The bipedal humanoids was addressed in one episode of Trek:TOS where they found some preserved precursors as well as why Human/Klingon/Vulcan-Romulan hybrids work.

ST:Discovery season 2 (set before ST:TOS) has an episode with Captain Pike having to wait for the 'Universal Translator' to adjust to a new alien trying to deliver a message.

gisbygeo21 Nov 2020 11:10 p.m. PST

I too hated Q, for the same reasons stated, and because he was so badly written.

I also hated the constant fallback to use time travel to fix problems created by their trip back in time to fix it.

In one episode, they traveled back to investigate a phenomenon that was getting stronger the farther back in time you went. They had to go back to stop it before it got strong enough to destroy the universe. Only two problems:

1 It was in the past, so if it was going to destroy everything, it already would have done so.
2 To observers, it was a phenomenon that had done nothing, and was growing weaker every day. Why is it a threat?

JSchutt22 Nov 2020 7:53 a.m. PST

Hard to resolve a plot in the last 2 minutes of the episode sometimes… without using the transporter.

Personal logo Parzival Supporting Member of TMP22 Nov 2020 6:40 p.m. PST

Maybe the transporter isn't actually "taking you apart and reassembling," maybe it's just "telling" the Universe that this particular bit of information regarding the structure of a the Universal Quantum Field is no longer in this location of spacetime but this other location of spacetime. Think of it like altering a piece of code to change the parameters of a computer simulation. However, the transmission of the information occurs at the speed of light, is restricted in distance without the assistance of a receiving transporter station, and can be effected by various states of the Universal Quantum Field both at the point of transmission and the intended target point.
(It's all still a hand wave, but there can be a scientific argument for such a concept, even if we have no way of knowing how or if it could work.)

Personal logo Legion 4 Supporting Member of TMP23 Nov 2020 4:32 p.m. PST

It's classified …

John the OFM23 Nov 2020 9:45 p.m. PST

It's classified…

grin
Ok. I give up. You got me.

Sargonarhes27 Nov 2020 2:15 p.m. PST

OMG. If they didn't use the transporter as a plot device they could have used the tractor beam as an easy solution replacement. Just tractor beam a capsule back and forth from the ship, it would have been like a space elevator. And probably more believable as well, and could have been done as other sci-fi had it as well. Tractor beams are rather universal in sci-fi.

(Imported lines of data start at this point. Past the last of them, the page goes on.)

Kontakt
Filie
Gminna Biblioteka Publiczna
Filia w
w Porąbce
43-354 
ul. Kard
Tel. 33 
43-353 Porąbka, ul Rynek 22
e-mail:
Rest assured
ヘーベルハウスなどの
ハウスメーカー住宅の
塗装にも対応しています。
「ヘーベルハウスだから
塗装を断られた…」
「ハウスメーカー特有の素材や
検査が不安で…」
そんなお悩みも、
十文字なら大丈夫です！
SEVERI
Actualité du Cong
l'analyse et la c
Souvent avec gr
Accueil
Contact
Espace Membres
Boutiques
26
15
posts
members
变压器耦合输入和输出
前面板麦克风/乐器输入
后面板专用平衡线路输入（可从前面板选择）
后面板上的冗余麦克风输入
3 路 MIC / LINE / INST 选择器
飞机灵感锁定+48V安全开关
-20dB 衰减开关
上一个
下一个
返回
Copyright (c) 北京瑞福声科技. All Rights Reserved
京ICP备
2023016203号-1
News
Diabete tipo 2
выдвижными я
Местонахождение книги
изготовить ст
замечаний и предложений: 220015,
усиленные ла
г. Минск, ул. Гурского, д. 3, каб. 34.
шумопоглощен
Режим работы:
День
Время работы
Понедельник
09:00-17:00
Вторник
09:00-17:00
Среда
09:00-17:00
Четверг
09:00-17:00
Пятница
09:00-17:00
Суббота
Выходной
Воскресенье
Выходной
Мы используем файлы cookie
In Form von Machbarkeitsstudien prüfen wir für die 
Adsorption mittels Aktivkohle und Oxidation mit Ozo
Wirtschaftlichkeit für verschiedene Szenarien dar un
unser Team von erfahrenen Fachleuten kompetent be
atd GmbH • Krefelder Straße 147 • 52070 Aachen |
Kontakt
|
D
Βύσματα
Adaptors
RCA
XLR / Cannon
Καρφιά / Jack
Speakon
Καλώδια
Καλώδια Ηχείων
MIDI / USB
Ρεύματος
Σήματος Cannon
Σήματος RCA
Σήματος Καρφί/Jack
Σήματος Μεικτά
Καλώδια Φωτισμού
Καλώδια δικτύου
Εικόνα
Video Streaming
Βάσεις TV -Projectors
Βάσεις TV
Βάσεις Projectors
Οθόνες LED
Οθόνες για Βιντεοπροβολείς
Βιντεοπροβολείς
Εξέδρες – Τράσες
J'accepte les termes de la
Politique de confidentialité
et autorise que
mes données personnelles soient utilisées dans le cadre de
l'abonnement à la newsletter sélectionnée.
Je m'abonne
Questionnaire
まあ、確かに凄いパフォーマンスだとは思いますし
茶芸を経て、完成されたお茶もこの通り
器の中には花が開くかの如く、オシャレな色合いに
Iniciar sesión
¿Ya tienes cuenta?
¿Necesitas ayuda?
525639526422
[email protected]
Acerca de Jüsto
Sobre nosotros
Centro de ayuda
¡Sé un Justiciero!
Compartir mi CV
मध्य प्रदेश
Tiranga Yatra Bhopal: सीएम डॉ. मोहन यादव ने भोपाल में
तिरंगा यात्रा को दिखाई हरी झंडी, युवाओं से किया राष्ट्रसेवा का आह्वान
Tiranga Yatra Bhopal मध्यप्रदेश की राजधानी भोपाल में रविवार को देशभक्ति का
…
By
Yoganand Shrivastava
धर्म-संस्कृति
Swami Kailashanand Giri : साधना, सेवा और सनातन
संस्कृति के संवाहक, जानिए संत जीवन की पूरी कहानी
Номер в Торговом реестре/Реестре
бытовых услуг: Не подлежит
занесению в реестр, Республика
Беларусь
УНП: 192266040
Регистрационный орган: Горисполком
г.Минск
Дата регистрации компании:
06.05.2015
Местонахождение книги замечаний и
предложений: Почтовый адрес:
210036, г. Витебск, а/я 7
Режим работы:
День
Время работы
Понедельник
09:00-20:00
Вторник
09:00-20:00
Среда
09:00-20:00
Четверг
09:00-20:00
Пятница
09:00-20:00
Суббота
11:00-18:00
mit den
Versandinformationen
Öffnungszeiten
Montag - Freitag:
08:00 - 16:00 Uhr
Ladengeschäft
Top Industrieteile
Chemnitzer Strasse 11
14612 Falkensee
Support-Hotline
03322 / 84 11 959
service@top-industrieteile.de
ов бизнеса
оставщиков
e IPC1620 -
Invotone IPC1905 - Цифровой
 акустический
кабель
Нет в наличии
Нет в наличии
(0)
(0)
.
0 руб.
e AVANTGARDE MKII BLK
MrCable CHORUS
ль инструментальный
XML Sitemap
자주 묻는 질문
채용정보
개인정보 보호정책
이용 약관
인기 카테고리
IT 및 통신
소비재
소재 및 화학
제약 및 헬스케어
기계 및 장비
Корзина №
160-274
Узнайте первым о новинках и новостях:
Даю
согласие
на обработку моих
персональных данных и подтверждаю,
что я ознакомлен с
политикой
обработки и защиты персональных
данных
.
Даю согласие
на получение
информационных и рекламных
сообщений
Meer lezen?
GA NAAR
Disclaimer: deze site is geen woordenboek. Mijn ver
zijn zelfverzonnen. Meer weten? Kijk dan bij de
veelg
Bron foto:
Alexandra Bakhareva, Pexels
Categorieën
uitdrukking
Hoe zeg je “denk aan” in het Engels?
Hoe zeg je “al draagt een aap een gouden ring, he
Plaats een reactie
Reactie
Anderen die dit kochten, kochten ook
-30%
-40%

The Transporter is just another hamndwavium space magic like teleporters. Which have been in sci-fi before Star Trek even used it.

Roddenberry just wasn't that creative of a guy.

Giant Gundam robots are more plausible than the transporter.

The H Man02 Dec 2020 4:38 p.m. PST

Universal translaters were around since TNG, if not the movies, (or TOS??). Even if you suggest TOS didn't have them, who said everyone is speaking English?? Federation may well be speaking a generic Universal dialect, dubbed for viewers at home.

Just like now, in international relations, it would be odd to send people out without A a translator, or B knowing multiple languages. As A is not visible, it must be a computer translator, or people are speaking other languages.

The only other possibility is that Klingons and such can speak English when needed and new species are advanced enough to learn quickly, use mental or technological translation.